:: Data to use

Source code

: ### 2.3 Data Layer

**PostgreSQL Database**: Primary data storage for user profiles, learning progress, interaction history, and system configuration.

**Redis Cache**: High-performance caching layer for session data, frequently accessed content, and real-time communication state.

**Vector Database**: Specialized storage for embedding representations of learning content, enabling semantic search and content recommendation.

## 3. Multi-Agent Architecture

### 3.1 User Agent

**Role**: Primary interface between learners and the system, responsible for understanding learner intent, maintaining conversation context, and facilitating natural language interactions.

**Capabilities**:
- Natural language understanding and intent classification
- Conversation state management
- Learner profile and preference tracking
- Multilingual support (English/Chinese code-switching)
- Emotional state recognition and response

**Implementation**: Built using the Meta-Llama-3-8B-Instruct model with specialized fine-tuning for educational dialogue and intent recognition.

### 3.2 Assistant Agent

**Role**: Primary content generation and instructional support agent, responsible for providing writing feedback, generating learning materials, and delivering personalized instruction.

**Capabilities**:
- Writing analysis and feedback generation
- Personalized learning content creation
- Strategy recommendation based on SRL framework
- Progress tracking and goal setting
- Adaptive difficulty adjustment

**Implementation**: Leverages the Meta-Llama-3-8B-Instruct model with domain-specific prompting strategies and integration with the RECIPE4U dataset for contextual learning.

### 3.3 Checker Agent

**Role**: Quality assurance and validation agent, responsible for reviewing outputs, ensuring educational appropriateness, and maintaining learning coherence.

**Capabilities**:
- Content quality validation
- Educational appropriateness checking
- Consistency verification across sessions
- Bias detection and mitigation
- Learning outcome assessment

::::
:: Data to use

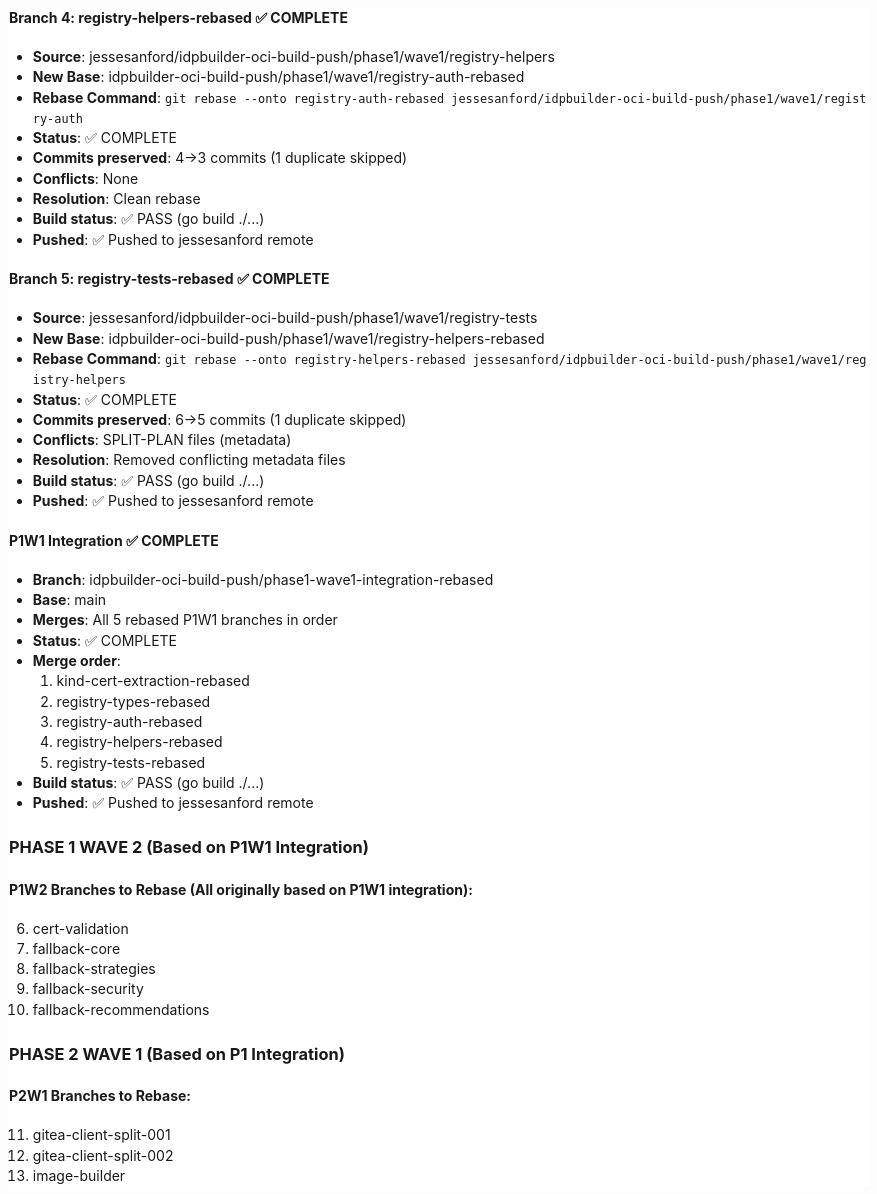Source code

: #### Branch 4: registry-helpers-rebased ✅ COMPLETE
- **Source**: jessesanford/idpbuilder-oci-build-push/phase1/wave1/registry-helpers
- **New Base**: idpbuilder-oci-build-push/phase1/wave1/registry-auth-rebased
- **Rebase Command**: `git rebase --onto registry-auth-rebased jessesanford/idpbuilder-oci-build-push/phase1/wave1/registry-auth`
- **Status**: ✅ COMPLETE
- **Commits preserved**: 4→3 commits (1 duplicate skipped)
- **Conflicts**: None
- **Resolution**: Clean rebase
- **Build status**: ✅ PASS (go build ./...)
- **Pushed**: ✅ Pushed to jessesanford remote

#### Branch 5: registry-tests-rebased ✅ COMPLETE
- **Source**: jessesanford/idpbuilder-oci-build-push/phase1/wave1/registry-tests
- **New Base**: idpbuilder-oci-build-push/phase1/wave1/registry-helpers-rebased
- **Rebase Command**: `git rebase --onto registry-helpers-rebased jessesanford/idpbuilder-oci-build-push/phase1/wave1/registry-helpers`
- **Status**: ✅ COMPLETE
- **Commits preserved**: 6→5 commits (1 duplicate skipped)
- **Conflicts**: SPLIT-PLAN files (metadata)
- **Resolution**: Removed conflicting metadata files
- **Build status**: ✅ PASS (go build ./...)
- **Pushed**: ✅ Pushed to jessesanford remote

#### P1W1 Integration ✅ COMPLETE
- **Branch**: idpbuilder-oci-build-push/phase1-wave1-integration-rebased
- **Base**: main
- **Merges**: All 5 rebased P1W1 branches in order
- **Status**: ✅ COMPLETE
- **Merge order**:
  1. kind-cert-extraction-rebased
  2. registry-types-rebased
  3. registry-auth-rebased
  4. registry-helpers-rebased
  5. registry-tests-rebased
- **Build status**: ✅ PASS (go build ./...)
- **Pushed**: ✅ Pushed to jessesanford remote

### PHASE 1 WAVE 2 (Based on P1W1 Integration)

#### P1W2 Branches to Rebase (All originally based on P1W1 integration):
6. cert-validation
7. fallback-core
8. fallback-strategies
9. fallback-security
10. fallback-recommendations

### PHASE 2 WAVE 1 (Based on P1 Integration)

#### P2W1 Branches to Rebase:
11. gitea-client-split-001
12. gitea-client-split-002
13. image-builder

::::

Can you print the lines starting at the one containing "### PHASE 1" and ending at the one containing "13. image-builder", reproduced as they stand?

### PHASE 1 WAVE 2 (Based on P1W1 Integration)

#### P1W2 Branches to Rebase (All originally based on P1W1 integration):
6. cert-validation
7. fallback-core
8. fallback-strategies
9. fallback-security
10. fallback-recommendations

### PHASE 2 WAVE 1 (Based on P1 Integration)

#### P2W1 Branches to Rebase:
11. gitea-client-split-001
12. gitea-client-split-002
13. image-builder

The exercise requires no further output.